Baking soda is sodium bicarbonate, and in solution, it is used for all sorts of treatments and procedures in hospitals, clinics and doctor’s offices, from chemotherapy treatments to correcting blood pH to easing the pain from stitches. It is also used as a poison antidote and in open-heart surgery.
Basically, you will definitely find sodium bicarbonate solution on any “crash cart” in a hospital. That is just how important this simple drug really is to medicine. However, it is in short supply, according to the New York Times, and indeed, surgeries and chemotherapy treatments have been either put on hold or reprioritized due to the shortage.
The U.S. has only two suppliers of sodium bicarbonate approved by the FDA for use as a medical drug, Pfizer, and Amphastar. Pfizer ran low because of a problem with one of its suppliers, and Arstechnica reports the issue was undisclosed due to “confidentiality agreements.”
Because of Pfizer’s shortages, customers searching frantically for the drug descended on Amphastar, quickly depleting their supplies. Both companies told the NYT they don’t really know when supplies will be restored, speculating that it could happen no earlier than June or as late as August this year.
“Does the immediate need of a patient outweigh the expected need of a patient?” says the head pharmacist at a hospital in Mobile, Ala., commenting on the sodium bicarbonate shortage and calling it a “medical and ethical question that goes beyond anything I’ve had to experience before.”
Shortage sheds light on continuing shortage of inexpensive drugs
But most people don’t realize that this has happened before with stocks of sodium bicarbonate and it’s just another example of the shortages of inexpensive generic medicines we have in this country. There was a shortage of sodium bicarbonate in 2012 and a similarly alarming shortage of sterile saline solution in 2014.
As of today, on the FDA website, there are dozens of drugs said to be “currently in shortage,” many of them critical generic injectables, like Epinephrine Injection, Lidocaine Hydrochloride (Xylocaine) Injection, and any number of injectable antibiotics.
Several possible reasons for shortages
The experts, whoever they are, blame the shortages on a combination of factors, citing problems with getting raw materials. It leaves one to wonder how difficult it is to find salt or dextrose today. The experts also suggest the “issues” with aging facilities where many of these old drugs are manufactured and consolidation in the drug industry that has pushed many of the small companies out of business.

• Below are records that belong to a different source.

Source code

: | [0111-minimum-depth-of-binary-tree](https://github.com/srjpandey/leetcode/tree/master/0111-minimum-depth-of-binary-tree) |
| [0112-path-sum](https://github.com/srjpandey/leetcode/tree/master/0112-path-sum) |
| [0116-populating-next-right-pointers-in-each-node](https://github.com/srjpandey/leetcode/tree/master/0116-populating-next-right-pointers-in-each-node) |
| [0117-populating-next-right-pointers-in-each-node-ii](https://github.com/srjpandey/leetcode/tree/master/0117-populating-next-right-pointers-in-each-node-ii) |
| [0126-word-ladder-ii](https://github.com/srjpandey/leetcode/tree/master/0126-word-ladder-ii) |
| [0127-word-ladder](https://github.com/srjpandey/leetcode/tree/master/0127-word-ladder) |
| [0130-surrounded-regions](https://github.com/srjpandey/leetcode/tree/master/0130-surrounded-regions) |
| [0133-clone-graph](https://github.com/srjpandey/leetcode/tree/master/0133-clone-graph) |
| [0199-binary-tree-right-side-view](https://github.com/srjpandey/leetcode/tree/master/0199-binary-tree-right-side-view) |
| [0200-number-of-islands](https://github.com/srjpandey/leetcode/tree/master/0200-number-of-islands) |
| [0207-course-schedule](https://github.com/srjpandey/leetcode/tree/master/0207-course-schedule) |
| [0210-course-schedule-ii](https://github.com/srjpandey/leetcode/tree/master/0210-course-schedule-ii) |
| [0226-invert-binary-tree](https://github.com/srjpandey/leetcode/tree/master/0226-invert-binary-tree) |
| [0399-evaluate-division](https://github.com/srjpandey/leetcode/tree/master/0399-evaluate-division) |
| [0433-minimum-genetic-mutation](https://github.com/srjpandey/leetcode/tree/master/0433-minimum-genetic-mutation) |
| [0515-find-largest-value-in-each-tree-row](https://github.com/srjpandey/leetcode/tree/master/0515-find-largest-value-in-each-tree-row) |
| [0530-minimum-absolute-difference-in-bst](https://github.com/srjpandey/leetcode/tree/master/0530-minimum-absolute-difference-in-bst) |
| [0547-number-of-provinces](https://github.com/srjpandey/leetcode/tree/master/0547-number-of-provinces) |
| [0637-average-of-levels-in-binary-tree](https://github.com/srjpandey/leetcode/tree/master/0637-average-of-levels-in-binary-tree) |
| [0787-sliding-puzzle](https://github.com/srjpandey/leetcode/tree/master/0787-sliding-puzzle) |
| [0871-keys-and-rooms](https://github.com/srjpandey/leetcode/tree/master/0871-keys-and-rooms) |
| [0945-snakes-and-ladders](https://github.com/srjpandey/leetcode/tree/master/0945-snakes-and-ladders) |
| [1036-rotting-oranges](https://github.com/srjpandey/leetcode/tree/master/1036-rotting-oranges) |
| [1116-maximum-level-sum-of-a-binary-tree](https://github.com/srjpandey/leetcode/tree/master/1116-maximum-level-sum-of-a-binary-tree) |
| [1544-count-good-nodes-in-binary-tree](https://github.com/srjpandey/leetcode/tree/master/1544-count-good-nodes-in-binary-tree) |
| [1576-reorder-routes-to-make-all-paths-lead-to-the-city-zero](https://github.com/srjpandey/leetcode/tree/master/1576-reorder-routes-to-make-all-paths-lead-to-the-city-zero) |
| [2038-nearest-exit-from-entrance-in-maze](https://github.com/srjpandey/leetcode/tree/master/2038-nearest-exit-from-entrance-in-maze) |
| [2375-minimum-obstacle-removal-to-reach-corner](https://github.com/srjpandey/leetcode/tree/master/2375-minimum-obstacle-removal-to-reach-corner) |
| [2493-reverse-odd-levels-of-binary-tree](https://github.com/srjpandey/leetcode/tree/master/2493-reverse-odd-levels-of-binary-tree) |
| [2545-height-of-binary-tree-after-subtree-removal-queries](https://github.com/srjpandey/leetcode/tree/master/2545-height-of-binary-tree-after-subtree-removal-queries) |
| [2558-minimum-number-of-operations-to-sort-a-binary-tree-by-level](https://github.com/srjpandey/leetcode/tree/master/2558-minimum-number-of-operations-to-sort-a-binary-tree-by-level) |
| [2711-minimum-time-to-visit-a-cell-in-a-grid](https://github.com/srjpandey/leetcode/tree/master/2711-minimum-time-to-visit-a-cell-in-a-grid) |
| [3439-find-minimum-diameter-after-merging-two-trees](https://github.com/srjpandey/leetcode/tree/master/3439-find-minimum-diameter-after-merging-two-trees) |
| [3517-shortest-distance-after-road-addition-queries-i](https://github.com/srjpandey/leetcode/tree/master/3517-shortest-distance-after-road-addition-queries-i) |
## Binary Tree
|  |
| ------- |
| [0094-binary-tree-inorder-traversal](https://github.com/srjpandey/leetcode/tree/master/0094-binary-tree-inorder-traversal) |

And as all of us well know, pharmaceutical companies are driven by profits, lots of them, and because generics are not profitable, many drug companies don’t maintain supplies of many of these vitally important but inexpensive drugs.
The FDA is working with Pfizer and Amphastar to mitigate the shortage and a spokesperson for the agency said that it is “exploring all possible solutions to this critical shortage, including temporary importation, to help with this shortage until it’s resolved.”